The writing, however, is less exact. Purvis is good at catching the rhythms and subtle boasting of conversation over drinks, between friends, but his dramatic scripting often becomes wooden. The aforementioned teen bomber handily snaps the momentum of his story by engaging in a badly stilted exchange of mutual emotional evaluation with his mother:
“You think if you make something up it’ll keep my attention?”
“Better that than you don’t care at all.”
“I care about the truth.”
“What does the truth have to do with how a person feels?”
“And how do you think you’re making me feel?”
“Oh, but you always tell me how you think you feel and you’re sincere because you know I care.”

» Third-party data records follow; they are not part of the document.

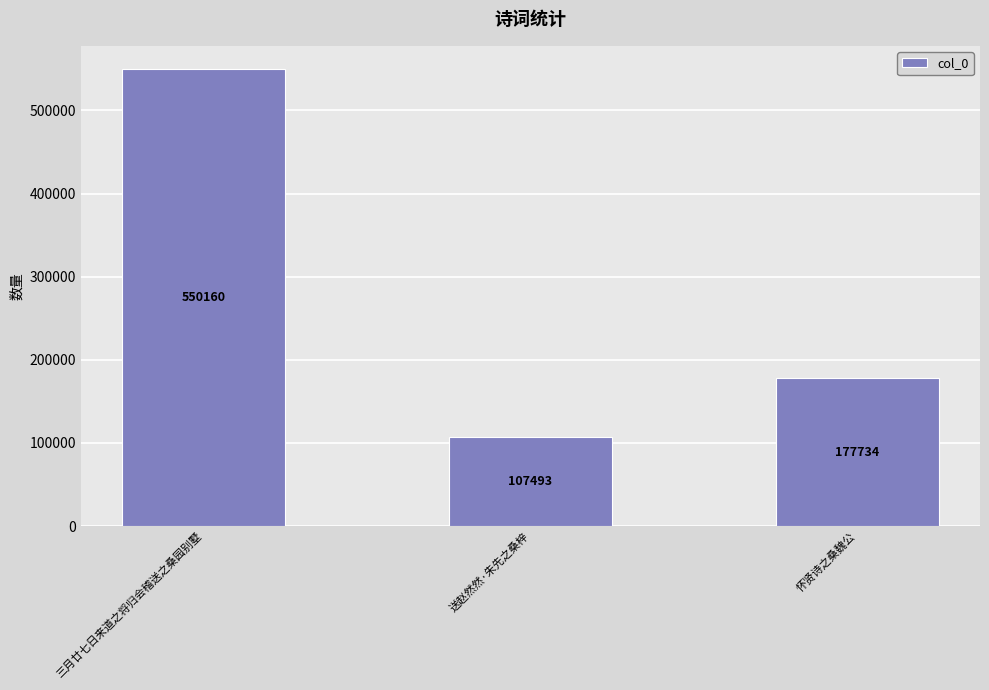

Between 怀贤诗之桑魏公 and 送赵然然·朱先之桑梓, which is larger?

怀贤诗之桑魏公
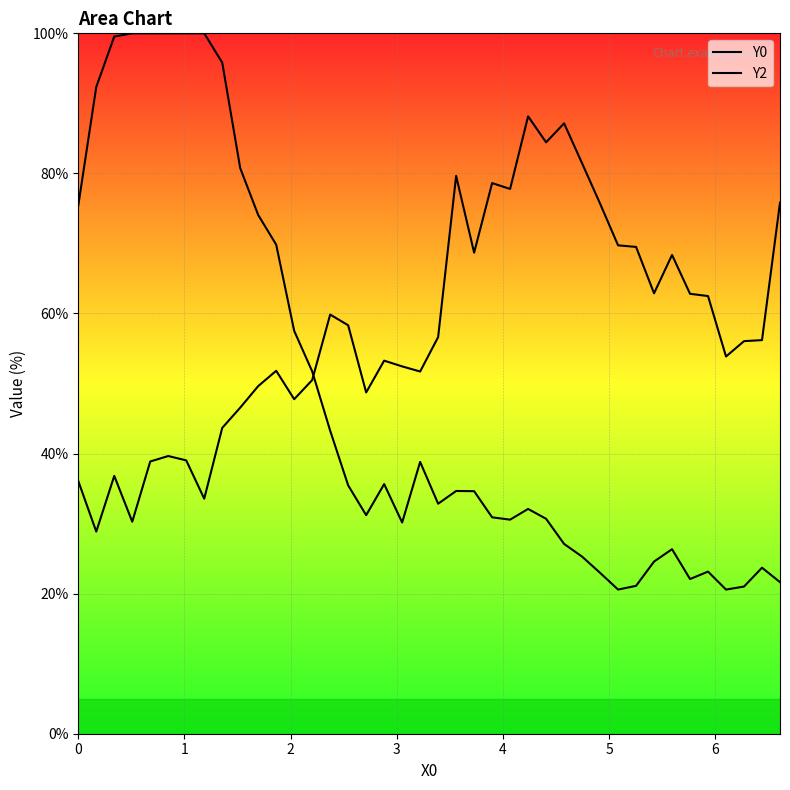

What is the value of the Y2 point at the 21st from the left?

56.6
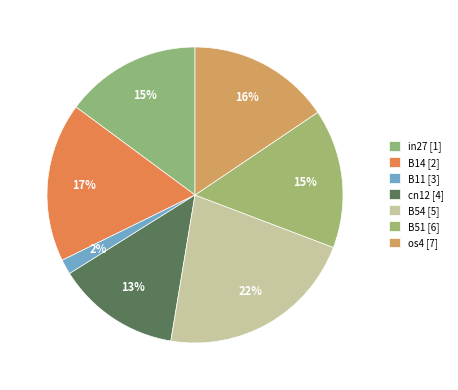

Count the number of slices in the pie.

7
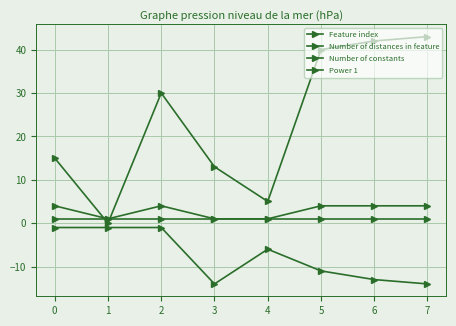

True or false: Feature index and Power 1 cross at least once.

False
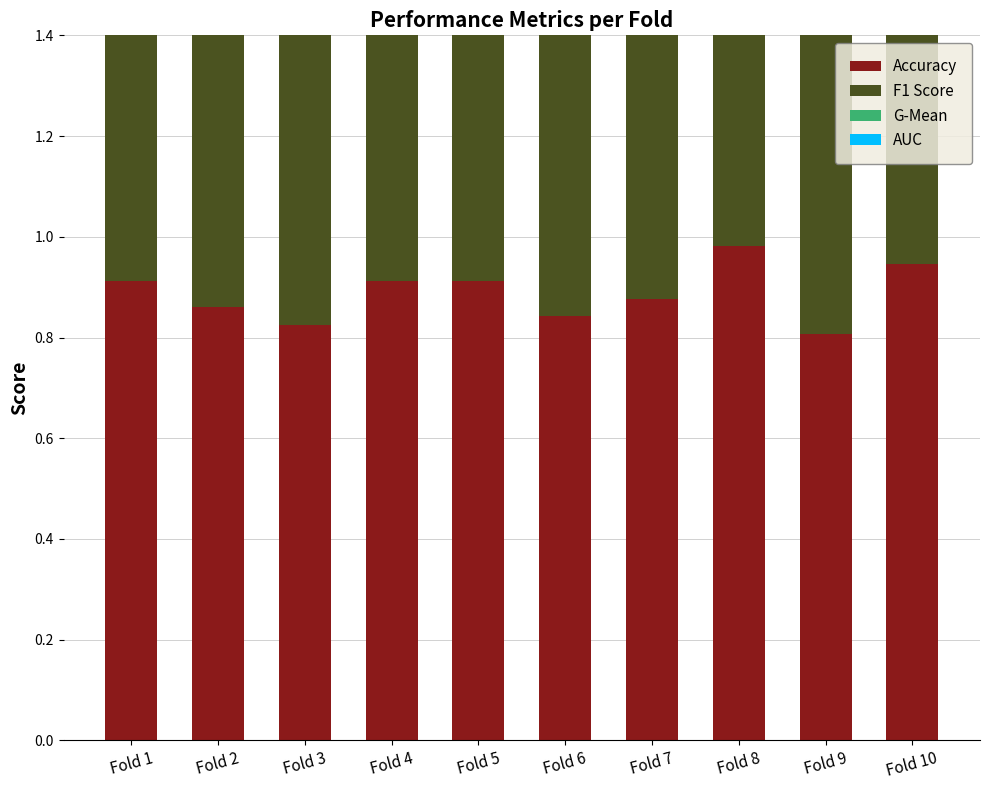

What is the difference between the highest and lowest values at Fold 1?

0.1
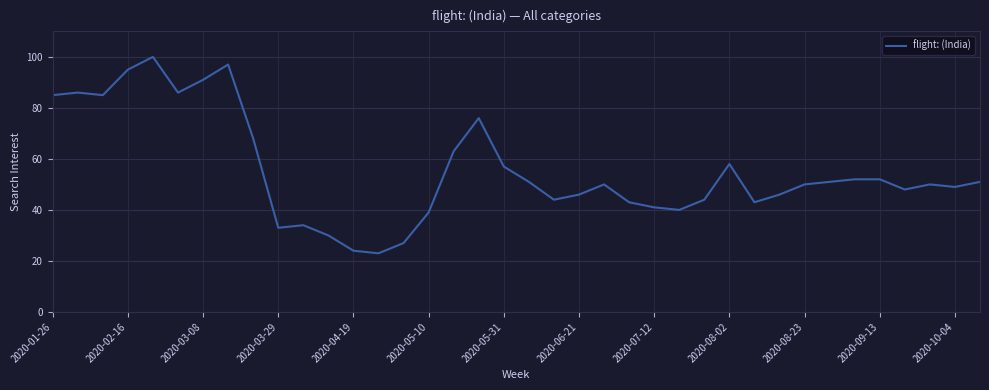

What is the difference between the maximum and minimum values?

77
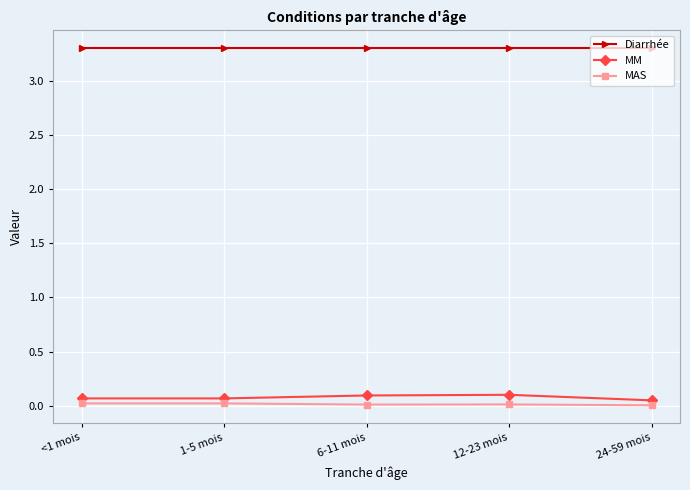

What are all the series names shown in the legend?

Diarrhée, MM, MAS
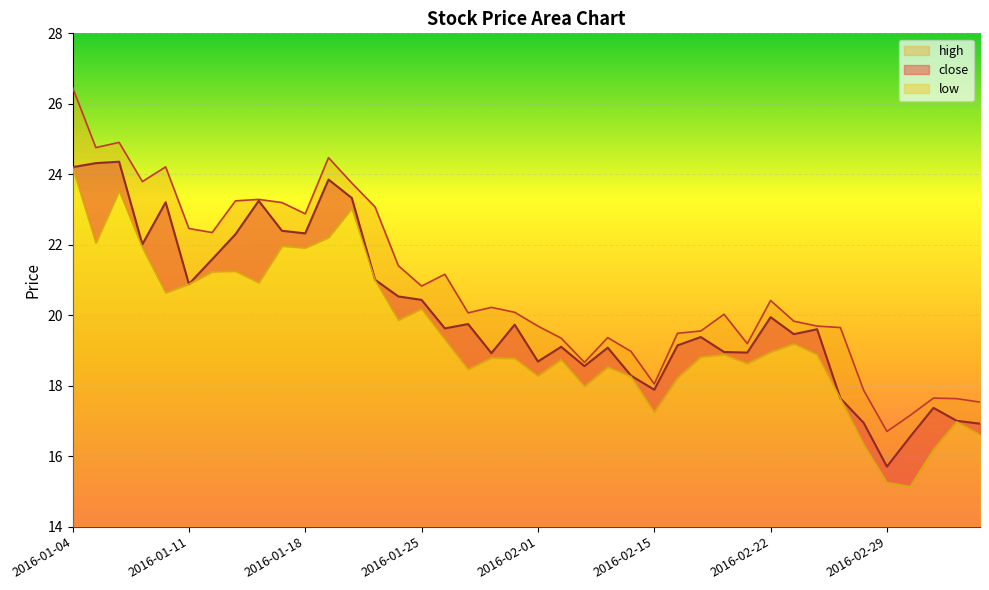

True or false: low and high cross at least once.

False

And so on for another page of junior undergrad one-act play chit-chat. Even more clunky is a story about an eye-less man confronting his inner demons, literally personified by… well… a demon. But then the man learns to face himself, and (wait for it!) his eyes reappear. And he and the demon literally fight. But some of these stories have a way of evolving beyond their immediate impressions. A thudding confrontation between a brilliant scientist and an Evil Drug Company (who will allow innocents to die in order to maximize their profits, naturally) ends with a pleasantly over-the-top theatrical gesture, and a nice corny verbal gag. But I think Purvis is at his best when he lets us sit with characters, and has them share themselves with each other, rather than indulge in declaratory statements of vital import.
It’s a diverse book, with silent dream stories and short text entries added onto the longer stories. There’s a real effort made to diversify the mood and subject matter. And if Purvis is a bit too eager to grant his protagonists the ability to hurl beams of clarity as they shoulder the weight of achievement, he does so within an inky and sharp world, a place in need of rays of light. Stacking the deck? Maybe. But it’s worth checking out to watch the cards dealt.